Demokratie und Privilegierung von Glaubensgemeinschaften


Kommentar

München, 21.07.2012

Religion/Gesellschaft

Statt beschneiden, sich eher bescheiden

von Georg Korfmacher, München

 

Fast mehr noch als seinerzeit das Kruzifix-Urteil des BVerfG wirbelt das Urteil eines Richters des LG Köln wegen einer Beschneidung überaus viel Staub auf. Dieses simple Urteil ist ein weiterer Beweis für die Ungereimtheiten in unserer überregulierten Welt der hinkenden Trennung von Staat und Religion.

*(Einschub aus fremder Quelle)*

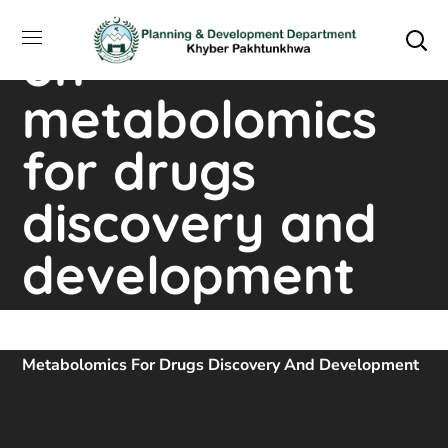
training course
on
metabolomics
for drugs
discovery and
development
Home
Downloads
Training Course On
Metabolomics For Drugs Discovery And Development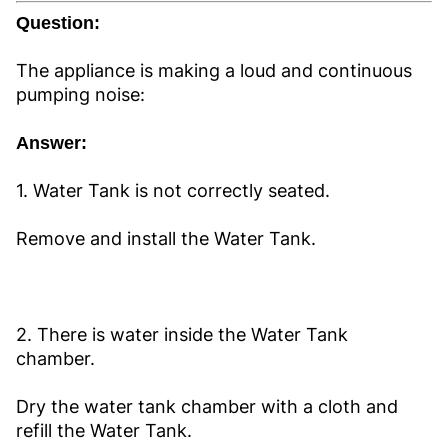
Question:
The appliance is making a loud and continuous
pumping noise:
Answer:
1. Water Tank is not correctly seated.
Remove and install the Water Tank.
2. There is water inside the Water Tank
chamber.
Dry the water tank chamber with a cloth and
refill the Water Tank.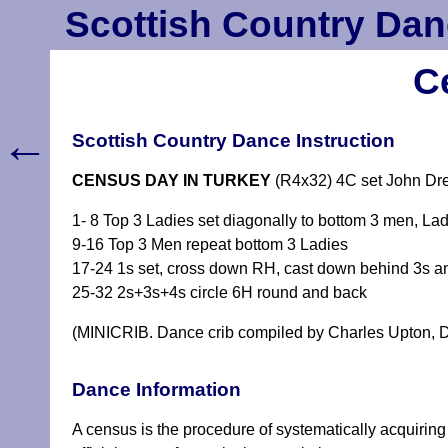
Scottish Country Dan
C
←
Scottish Country Dance Instruction
CENSUS DAY IN TURKEY
(R4x32) 4C set John Dre
1- 8 Top 3 Ladies set diagonally to bottom 3 men, 
9-16 Top 3 Men repeat bottom 3 Ladies
17-24 1s set, cross down RH, cast down behind 3s a
25-32 2s+3s+4s circle 6H round and back
(MINICRIB. Dance crib compiled by Charles Upton, D
Dance Information
A census is the procedure of systematically acquiring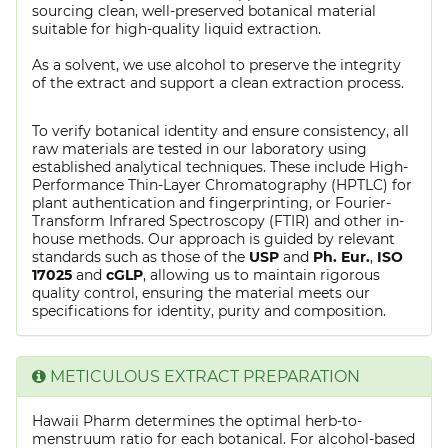
sourcing clean, well-preserved botanical material
suitable for high-quality liquid extraction.
As a solvent, we use alcohol to preserve the integrity
of the extract and support a clean extraction process.
To verify botanical identity and ensure consistency, all
raw materials are tested in our laboratory using
established analytical techniques. These include High-
Performance Thin-Layer Chromatography (HPTLC) for
plant authentication and fingerprinting, or Fourier-
Transform Infrared Spectroscopy (FTIR) and other in-
house methods. Our approach is guided by relevant
standards such as those of the
USP
and
Ph. Eur.
,
ISO
17025
and
cGLP
, allowing us to maintain rigorous
quality control, ensuring the material meets our
specifications for identity, purity and composition.
METICULOUS EXTRACT PREPARATION
Hawaii Pharm determines the optimal herb-to-
menstruum ratio for each botanical. For alcohol-based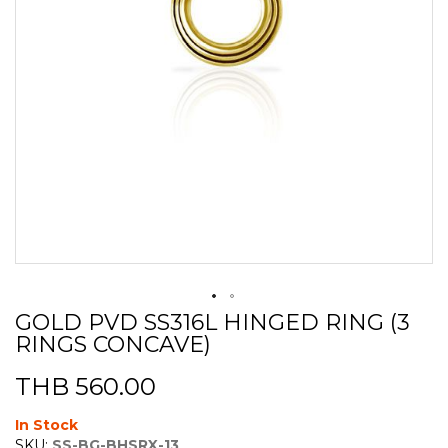
GOLD PVD SS316L HINGED RING (3
Skip
RINGS CONCAVE)
to
the
beginning
THB 560.00
of
the
In Stock
images
SKU:
SS-BG-BHSRX-13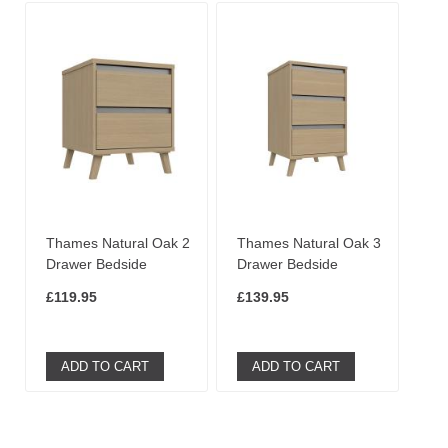
Thames Natural Oak 2
Thames Natural Oak 3
Drawer Bedside
Drawer Bedside
£119.95
£139.95
ADD TO CART
ADD TO CART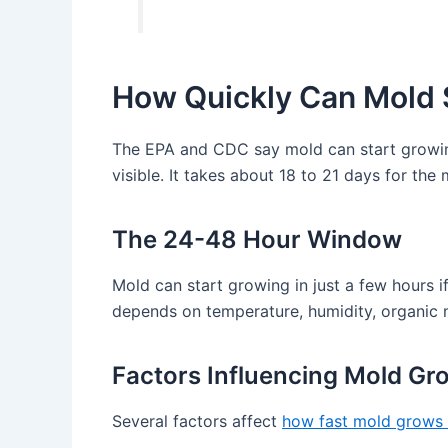
How Quickly Can Mold 
The EPA and CDC say mold can start growing 
visible. It takes about 18 to 21 days for th
The 24-48 Hour Window
Mold can start growing in just a few hours if
depends on temperature, humidity, organic 
Factors Influencing Mold Gr
Several factors affect
how fast mold grows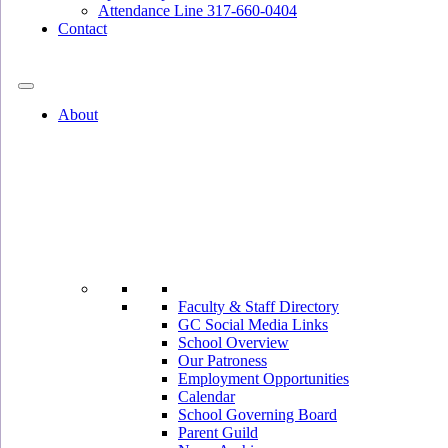
Attendance Line 317-660-0404
Contact
317-582-0120
About
Faculty & Staff Directory
GC Social Media Links
School Overview
Our Patroness
Employment Opportunities
Calendar
School Governing Board
Parent Guild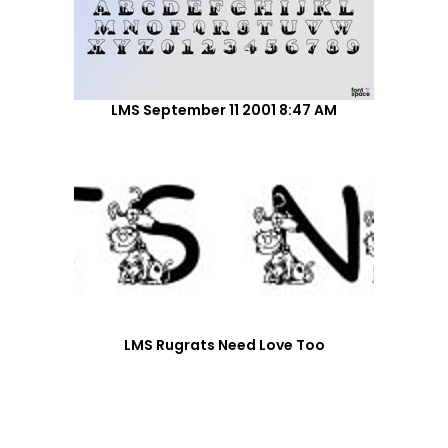
LMS September 11 2001 8:47 AM
LMS Rugrats Need Love Too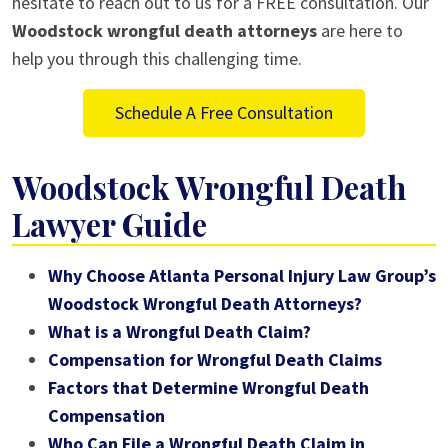
hesitate to reach out to us for a FREE consultation. Our
Woodstock wrongful death attorneys
are here to
help you through this challenging time.
Schedule A Free Consultation
Woodstock Wrongful Death
Lawyer Guide
Why Choose Atlanta Personal Injury Law Group’s
Woodstock Wrongful Death Attorneys?
What is a Wrongful Death Claim?
Compensation for Wrongful Death Claims
Factors that Determine Wrongful Death
Compensation
Who Can File a Wrongful Death Claim in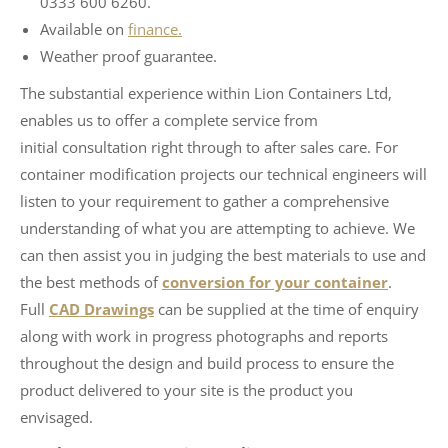
0333 600 6260.
Available on
finance.
Weather proof guarantee.
The substantial experience within Lion Containers Ltd,
enables us to offer a complete service from
initial consultation right through to after sales care. For
container modification projects our technical engineers will
listen to your requirement to gather a comprehensive
understanding of what you are attempting to achieve. We
can then assist you in judging the best materials to use and
the best methods of
conversion for your container
.
Full
CAD Drawings
can be supplied at the time of enquiry
along with work in progress photographs and reports
throughout the design and build process to ensure the
product delivered to your site is the product you
envisaged.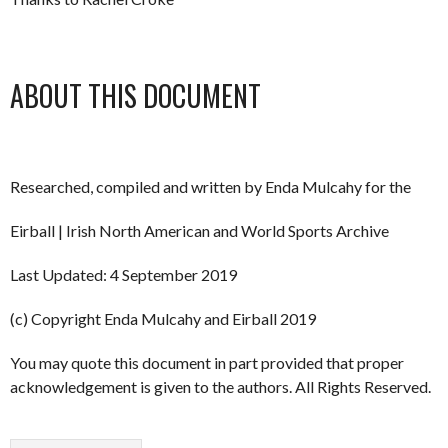
ABOUT THIS DOCUMENT
Researched, compiled and written by Enda Mulcahy for the
Eirball | Irish North American and World Sports Archive
Last Updated: 4 September 2019
(c) Copyright Enda Mulcahy and Eirball 2019
You may quote this document in part provided that proper
acknowledgement is given to the authors. All Rights Reserved.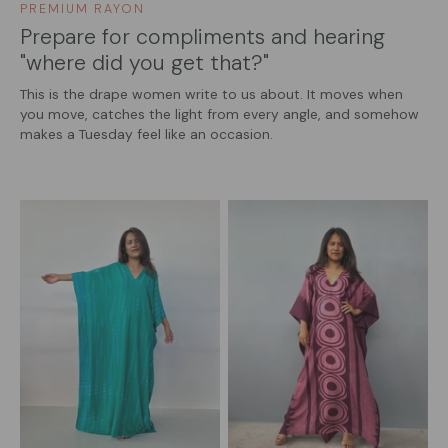
PREMIUM RAYON
Prepare for compliments and hearing
"where did you get that?"
This is the drape women write to us about. It moves when
you move, catches the light from every angle, and somehow
makes a Tuesday feel like an occasion.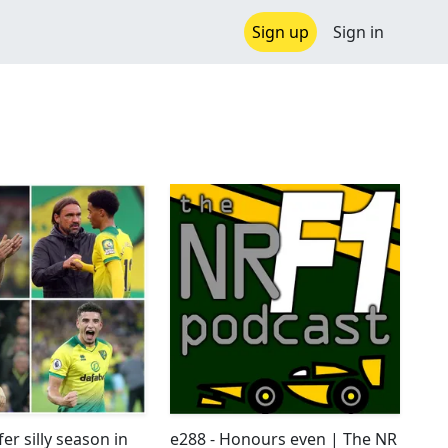
Sign up
Sign in
er silly season in
e288 - Honours even | The NR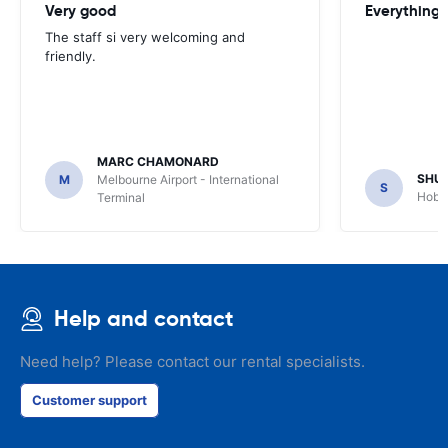
Very good
Everything w
The staff si very welcoming and
friendly.
MARC CHAMONARD
SHU
M
Melbourne Airport - International
S
Hobar
Terminal
Help and contact
Need help? Please contact our rental specialists.
Customer support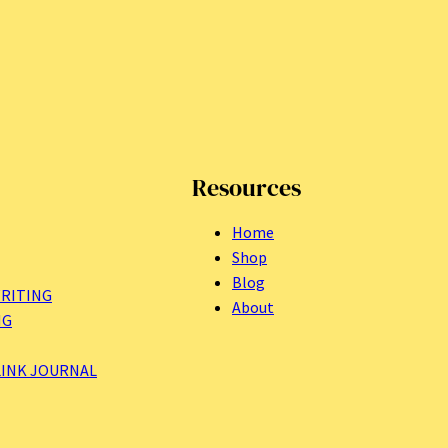
Resources
Home
Shop
Blog
RITING
About
NG
LINK JOURNAL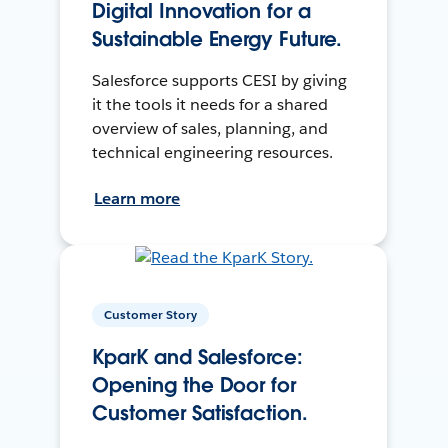
Digital Innovation for a
Sustainable Energy Future.
Salesforce supports CESI by giving
it the tools it needs for a shared
overview of sales, planning, and
technical engineering resources.
Learn more
Customer Story
KparK and Salesforce:
Opening the Door for
Customer Satisfaction.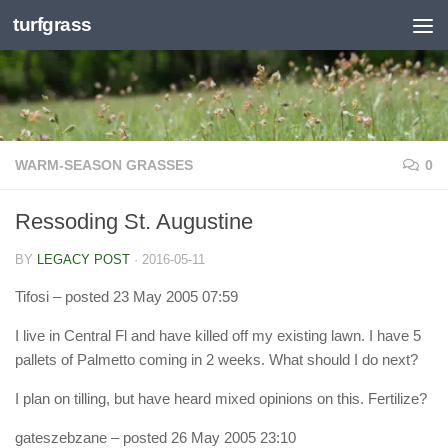
turfgrass
Skip to content
WARM-SEASON GRASSES
0
Ressoding St. Augustine
BY
LEGACY POST
·
2016-05-11
Tifosi
– posted 23 May 2005 07:59
I live in Central Fl and have killed off my existing lawn. I have 5
pallets of Palmetto coming in 2 weeks. What should I do next?
I plan on tilling, but have heard mixed opinions on this. Fertilize?
gateszebzane
– posted 26 May 2005 23:10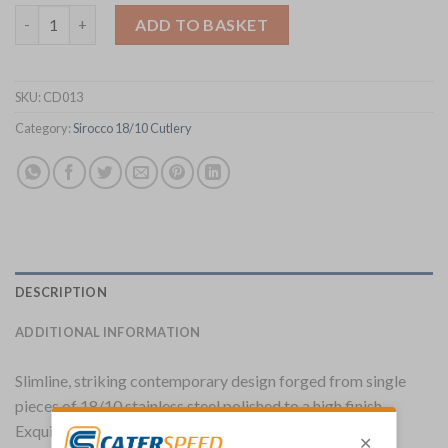
Elia Sirocco Dessert Fork Pack of 12 (CD013) quantity
ADD TO BASKET
SKU:
CD013
Category:
Sirocco 18/10 Cutlery
DESCRIPTION
ADDITIONAL INFORMATION
Slimline, striking contemporary design forged from single
pieces of 18/10 stainless steel polished to a high finish.
Exquisitely simple and elegant.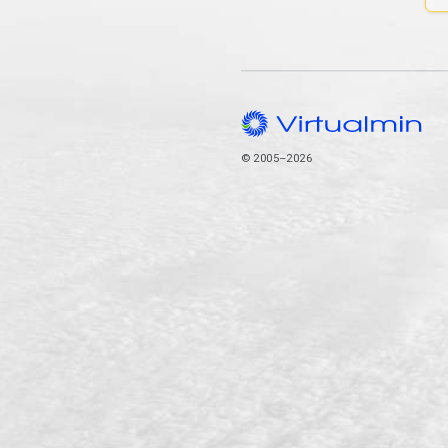
© 2005–2026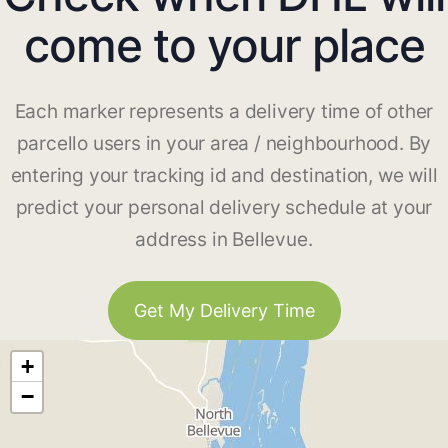
come to your place
Each marker represents a delivery time of other
parcello users in your area / neighbourhood. By
entering your tracking id and destination, we will
predict your personal delivery schedule at your
address in Bellevue.
Get My Delivery Time
+
−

Nach der Beschneidung mit Nachblutungen eines Knaben musste der Notarzt aufgesucht werden und die Staatsanwaltschaft einschreiten. Das Urteil des LG Köln (151 Ns 169/11) konnte gar nicht anders ausfallen. Objektiv war der Tatbestand der Körperverletzung erfüllt. An sich nur eine Einzelentscheidung, umso erstaunlicher die Empörung der Juden, Muslime und erstaunlicherweise Amtskirchen, während insbesondere Atheisten sich ins Fäustchen lachen und übel poltern. Dabei geht es überhaupt nicht um Religion, hin oder her. Es geht nur um geltendes Recht. §1 GG sagt überaus klar: „Die nachfolgenden Grundrechte binden Gesetzgebung, vollziehende Gewalt und Rechtsprechung als unmittelbar geltendes Recht“.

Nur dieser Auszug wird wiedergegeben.